When Jesus encountered the blind beggar, or the paralytic by the pool or the boy with the unclean spirit, He didn’t preach a sermon about it after He delivered them of their respective conditions.  In fact, there are several places in the gospels where Jesus commands quite the opposite.  After opening the ears of a deaf man, Jesus orders the crowd not to tell anyone (Mark 7:36).  Jesus heals a leper and swears him to say nothing to anyone but to show himself to the priest (Matthew 8:1/Luke 10:14).  Even apart from any healing or deliverance, when Peter correctly identifies Jesus as the Messiah, Jesus strictly commands silence on this point (Mark 8:27-30).

I could probably get into all kinds of reasons for what this means and doesn’t mean; my main point, though, is that Jesus’ goal here does not seem to be the spreading of knowledge or awareness.  Jesus has, in my opinion, correctly identified the “problem:” lameness, paralysis, demon possession, and acts accordingly.  In our culture, it seems that we think the “problem” is ignorance and so the solution is education: if only people knew about this problem, if only people were aware of that problem, then said problem would not exist.

There’s something to be said for that.  If the problem is indeed ignorance, then education is a good solution.  But I have my suspicions that ignorance is actually the problem.  Most people in the West, Industrialized world have access to more information than they will ever be able to process….so much to make us numb.  We are overwhelmed, it seems, by all the problems, the size and scope of the problems, and the intractable nature of the problems facing our world today.  Overwhelmed to the point of paralysis that looks like apathy.

And the “cure” for apathy is not awareness.  We have unprecedented access to information, but information does not automatically translate into wisdom.  Too much awareness can actually, I would argue, breed apathy, an understandable response to the daunting specters looming over our world today, the news about which is unrelenting.  The cure for apathy, or at least one of them, is attention because attention engenders connection.  When Jesus tried to hush the crowd that saw the deaf man hear, “The more he ordered them, the more zealously they proclaimed it” (Mark 7:36).  It’s hard for me to imagine such excitement coming from a crowd who read about a stranger’s healing in the newspaper or on a blog with the promotional intent of “raising awareness.”

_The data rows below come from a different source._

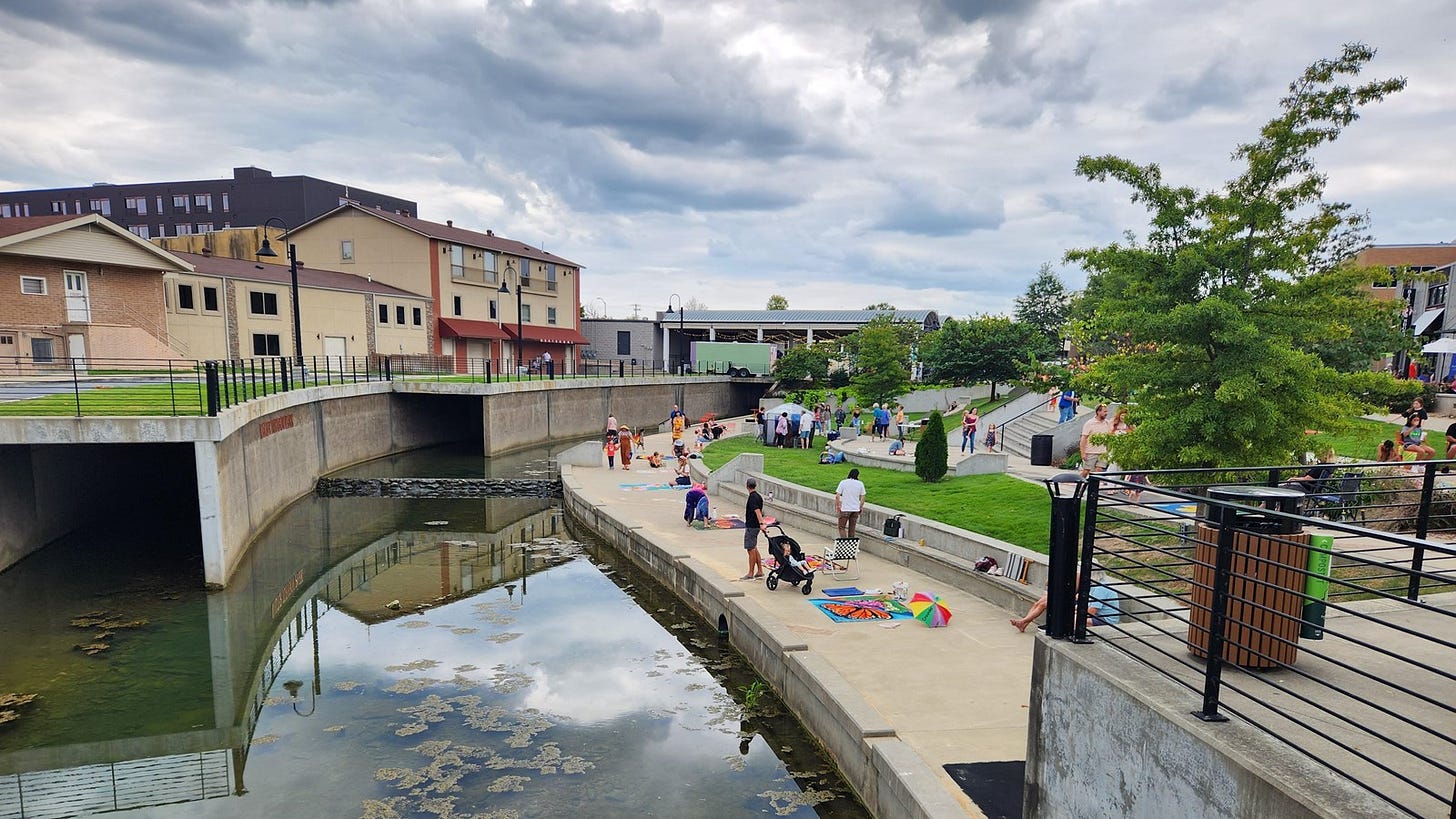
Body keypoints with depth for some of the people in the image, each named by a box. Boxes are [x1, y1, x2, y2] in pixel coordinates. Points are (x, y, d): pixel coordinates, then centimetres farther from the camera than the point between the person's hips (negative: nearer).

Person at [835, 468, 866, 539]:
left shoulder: (843, 482, -8)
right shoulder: (860, 484, 0)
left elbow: (837, 496, -10)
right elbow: (862, 497, 4)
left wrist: (837, 506, 1)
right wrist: (861, 507, 16)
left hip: (845, 509, -3)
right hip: (856, 509, 3)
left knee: (841, 527, 5)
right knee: (852, 528, 13)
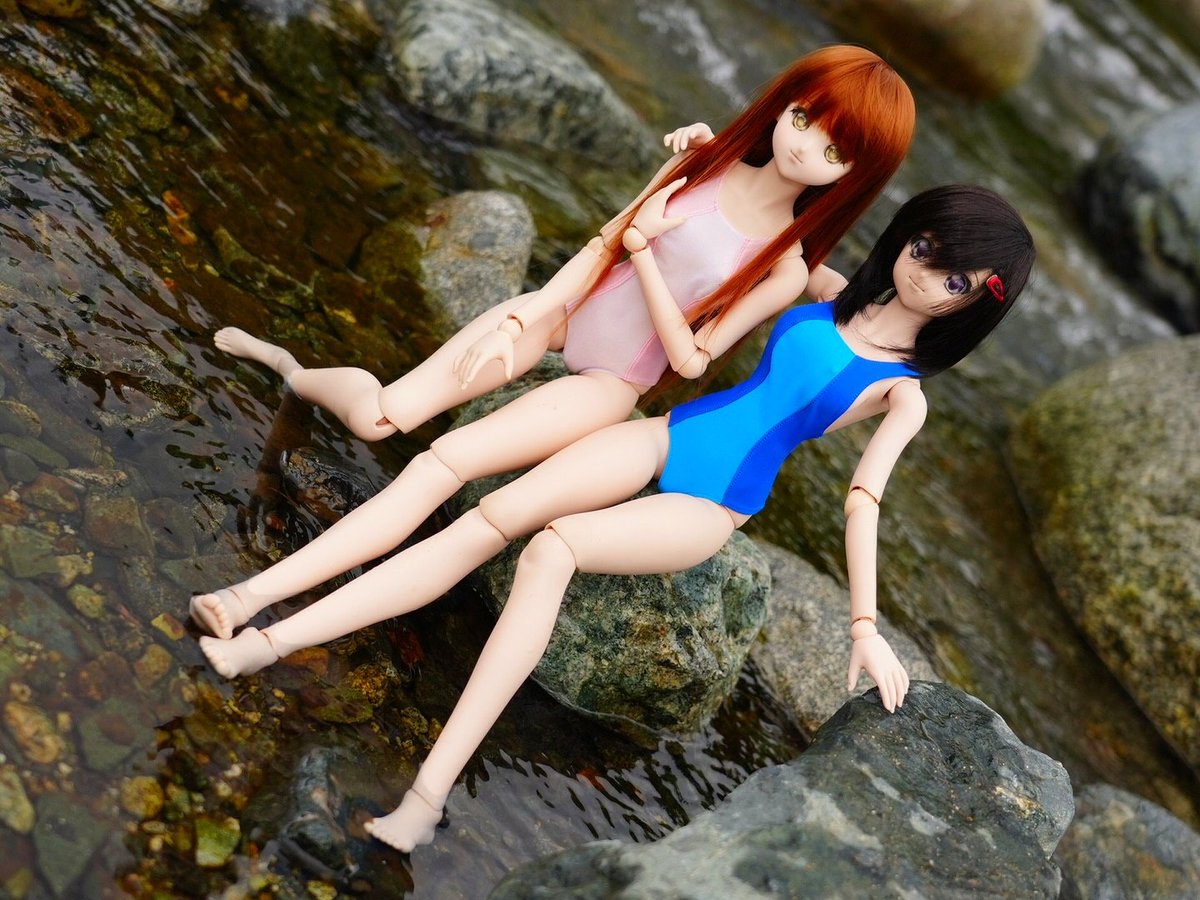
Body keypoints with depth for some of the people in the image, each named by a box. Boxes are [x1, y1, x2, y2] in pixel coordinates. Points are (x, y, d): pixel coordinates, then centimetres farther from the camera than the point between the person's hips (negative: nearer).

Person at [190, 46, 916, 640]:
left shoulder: (790, 264, -15)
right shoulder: (709, 161, -6)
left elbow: (690, 358, -15)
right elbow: (605, 243, -1)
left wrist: (645, 247, -20)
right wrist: (520, 320, -11)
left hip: (609, 384, -3)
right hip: (562, 311, 3)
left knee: (447, 461, -23)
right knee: (379, 416, -8)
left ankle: (257, 595, -26)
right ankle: (291, 370, 28)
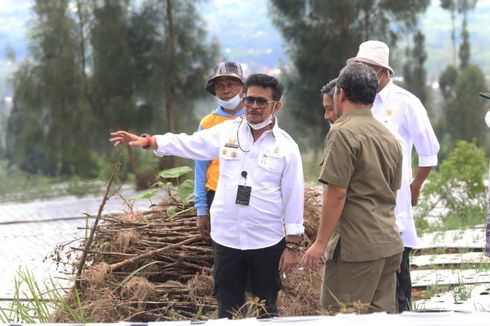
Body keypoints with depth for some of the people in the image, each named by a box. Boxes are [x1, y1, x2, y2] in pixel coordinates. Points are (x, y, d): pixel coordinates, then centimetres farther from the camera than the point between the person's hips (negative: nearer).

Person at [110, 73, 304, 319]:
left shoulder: (286, 146, -2)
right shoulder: (227, 132, 5)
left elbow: (293, 197, -2)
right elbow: (188, 144, 5)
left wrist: (292, 245, -5)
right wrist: (147, 142, -8)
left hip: (267, 242, -2)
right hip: (227, 238, 2)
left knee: (266, 309, 6)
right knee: (228, 308, 8)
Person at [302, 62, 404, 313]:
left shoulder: (343, 133, -11)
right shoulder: (389, 137, 15)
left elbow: (337, 192, -16)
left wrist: (320, 243, -12)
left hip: (357, 246, -8)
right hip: (390, 243, 8)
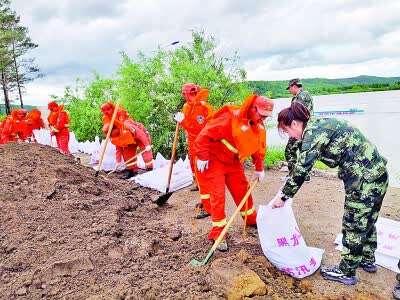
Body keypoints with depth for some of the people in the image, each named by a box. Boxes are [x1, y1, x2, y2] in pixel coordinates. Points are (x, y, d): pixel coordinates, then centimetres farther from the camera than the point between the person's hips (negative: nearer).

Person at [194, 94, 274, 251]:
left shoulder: (259, 126, -4)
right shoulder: (230, 118, -30)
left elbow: (259, 147, 10)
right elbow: (205, 134, -28)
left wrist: (259, 168, 10)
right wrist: (202, 157, -24)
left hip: (233, 162, 7)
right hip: (214, 160, -7)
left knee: (242, 190, 14)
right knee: (218, 195, -7)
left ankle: (251, 219, 37)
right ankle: (217, 233, 6)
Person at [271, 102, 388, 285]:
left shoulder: (313, 132, -17)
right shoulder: (320, 125, 12)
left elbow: (302, 169, -22)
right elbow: (304, 165, 17)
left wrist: (283, 196, -13)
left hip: (364, 179, -10)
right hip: (378, 173, 10)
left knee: (354, 225, 4)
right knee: (367, 221, 23)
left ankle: (347, 272, 20)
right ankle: (368, 261, 42)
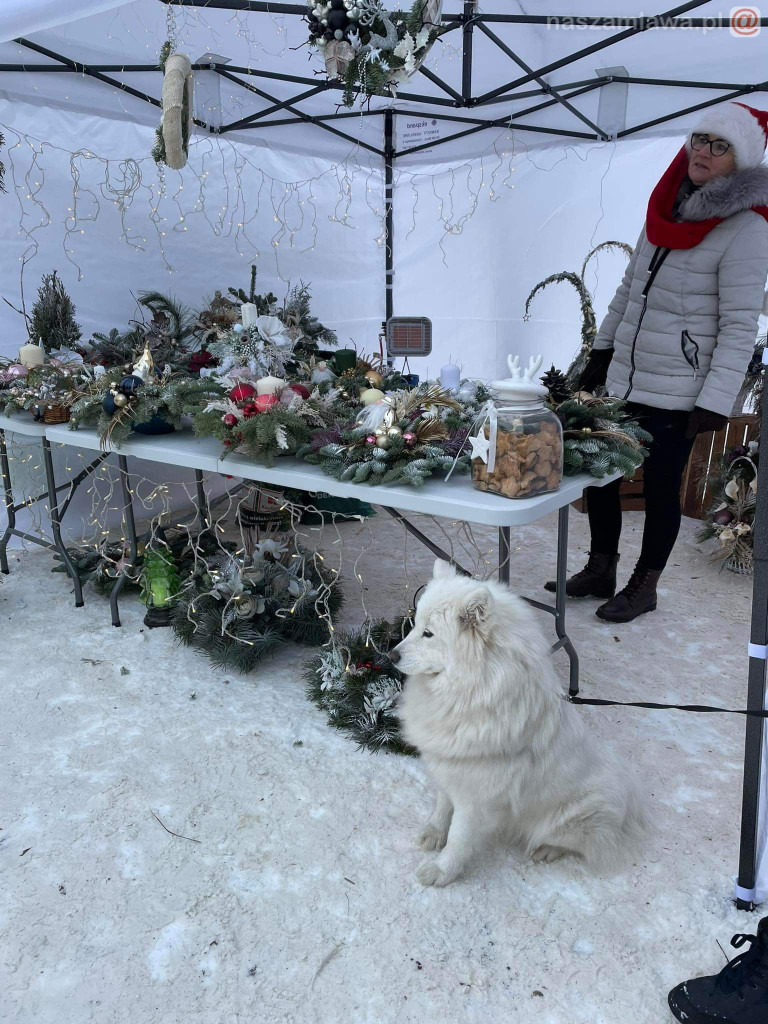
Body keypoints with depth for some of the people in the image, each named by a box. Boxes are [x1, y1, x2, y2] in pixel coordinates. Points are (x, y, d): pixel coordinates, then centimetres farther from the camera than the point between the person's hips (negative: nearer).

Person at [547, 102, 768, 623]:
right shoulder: (668, 208, 10)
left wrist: (716, 400, -18)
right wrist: (603, 349, 16)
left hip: (677, 393, -7)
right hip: (623, 379, 7)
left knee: (661, 487, 4)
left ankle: (644, 586, 23)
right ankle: (600, 571, 28)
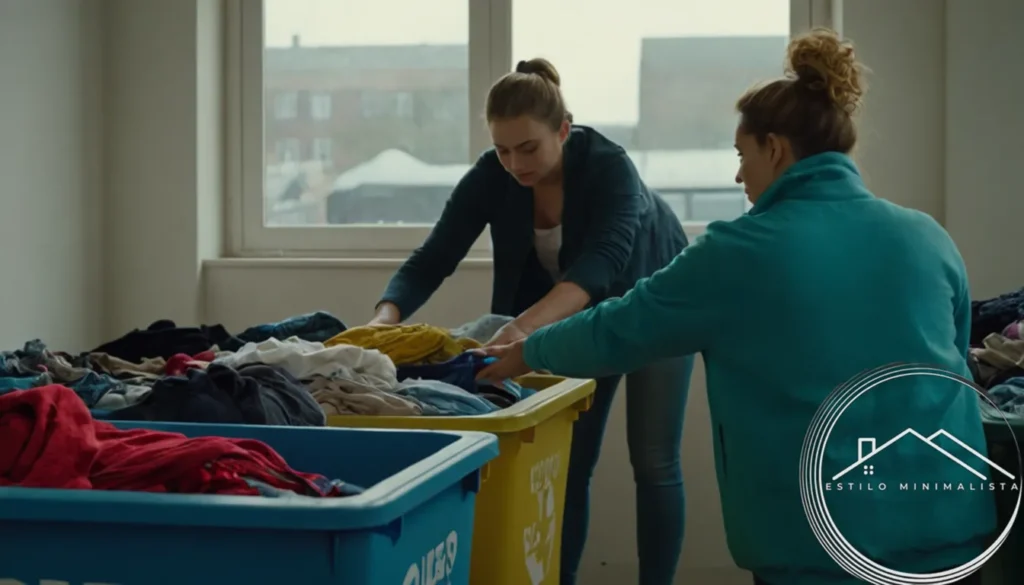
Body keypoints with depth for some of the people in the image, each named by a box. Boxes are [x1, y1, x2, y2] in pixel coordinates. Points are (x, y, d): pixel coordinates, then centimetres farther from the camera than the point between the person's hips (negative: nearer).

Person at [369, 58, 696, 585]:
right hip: (584, 315, 4)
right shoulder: (490, 176, -24)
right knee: (567, 461, 3)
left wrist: (524, 327, -67)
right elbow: (433, 257, -27)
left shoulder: (609, 166, -36)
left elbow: (602, 261, -51)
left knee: (653, 462, -2)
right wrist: (386, 317, -48)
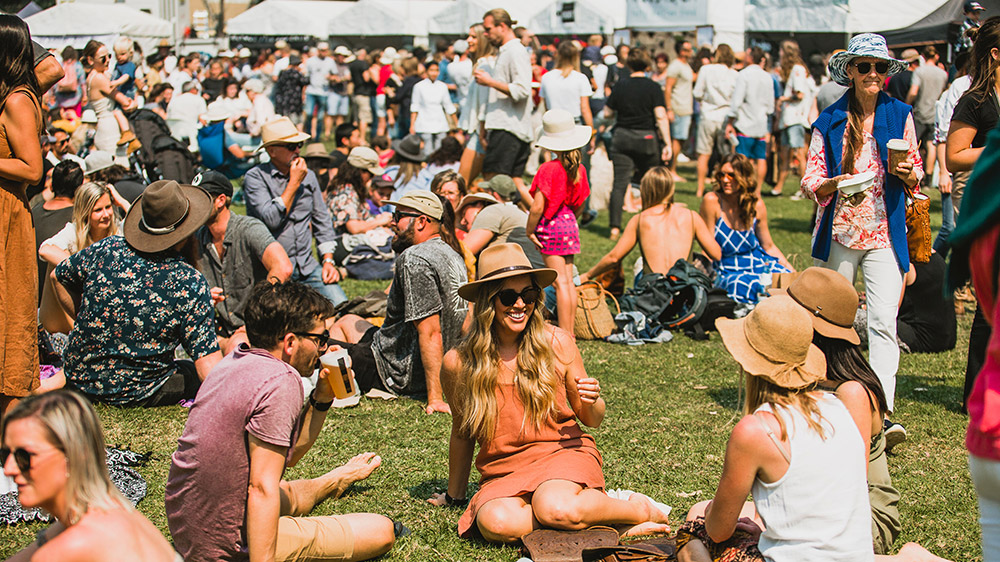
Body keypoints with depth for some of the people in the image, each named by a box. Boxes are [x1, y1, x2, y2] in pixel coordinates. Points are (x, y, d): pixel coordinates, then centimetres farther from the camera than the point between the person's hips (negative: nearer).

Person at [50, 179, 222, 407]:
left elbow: (58, 277, 13)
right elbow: (207, 363, -21)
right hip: (137, 395, -6)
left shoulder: (107, 249, -7)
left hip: (79, 381, 6)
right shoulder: (190, 283, -19)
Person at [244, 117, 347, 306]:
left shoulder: (308, 175, 13)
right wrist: (294, 183, -12)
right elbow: (271, 220, -18)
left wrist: (328, 260, 6)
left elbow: (322, 220, 18)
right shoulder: (255, 177, -5)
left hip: (308, 267, 5)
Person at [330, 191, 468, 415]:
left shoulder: (414, 259, -25)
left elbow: (430, 332, -29)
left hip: (399, 372, -10)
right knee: (348, 321, 28)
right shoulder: (452, 255, 5)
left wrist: (435, 398, -29)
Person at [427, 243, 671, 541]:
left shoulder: (557, 343, -1)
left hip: (562, 452, -1)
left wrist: (590, 403, -14)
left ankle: (639, 509, -9)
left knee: (555, 508, -36)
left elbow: (592, 420, 10)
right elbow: (462, 433, 15)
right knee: (495, 523, -34)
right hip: (503, 474, 1)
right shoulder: (458, 363, -3)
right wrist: (454, 495, 25)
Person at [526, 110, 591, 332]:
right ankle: (569, 332, 14)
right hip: (570, 224, 7)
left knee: (560, 281, -6)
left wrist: (529, 230, -6)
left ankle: (565, 333, -5)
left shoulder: (548, 169, -17)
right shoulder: (579, 169, 3)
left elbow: (537, 207, -18)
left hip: (551, 225, -7)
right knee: (568, 280, 10)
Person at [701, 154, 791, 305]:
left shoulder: (756, 205, 1)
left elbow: (769, 246, 13)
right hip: (727, 271, -4)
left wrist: (792, 272, 5)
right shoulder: (712, 201, -11)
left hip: (757, 264, 4)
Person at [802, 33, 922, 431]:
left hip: (884, 233, 0)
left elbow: (916, 176, 13)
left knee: (883, 322, -11)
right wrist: (833, 184, -20)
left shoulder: (900, 116, 6)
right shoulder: (830, 121, 3)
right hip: (839, 233, 0)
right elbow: (810, 181, 2)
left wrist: (908, 174, -10)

ephphathaThe crowd saw the personal attention Jesus gave the deaf man (have you ever noticed how Jesus never does the same thing twice?).  They saw the just-for-him touch that Jesus gave, not a marketing tool employed to convert the undifferentiated masses to a cause, but a human, somewhat earthy touch from one man, God Incarnate, to another.  And then they couldn’t help but testify – not to yet another big, huge, imminent crisis, but to the personal, tender healing from the hand of the Most High.  Jesus may have “raised awareness,” but it was by putting his fingers into a deaf man’s ears, spitting and then raising His gaze to heaven (Mark 7:32-34).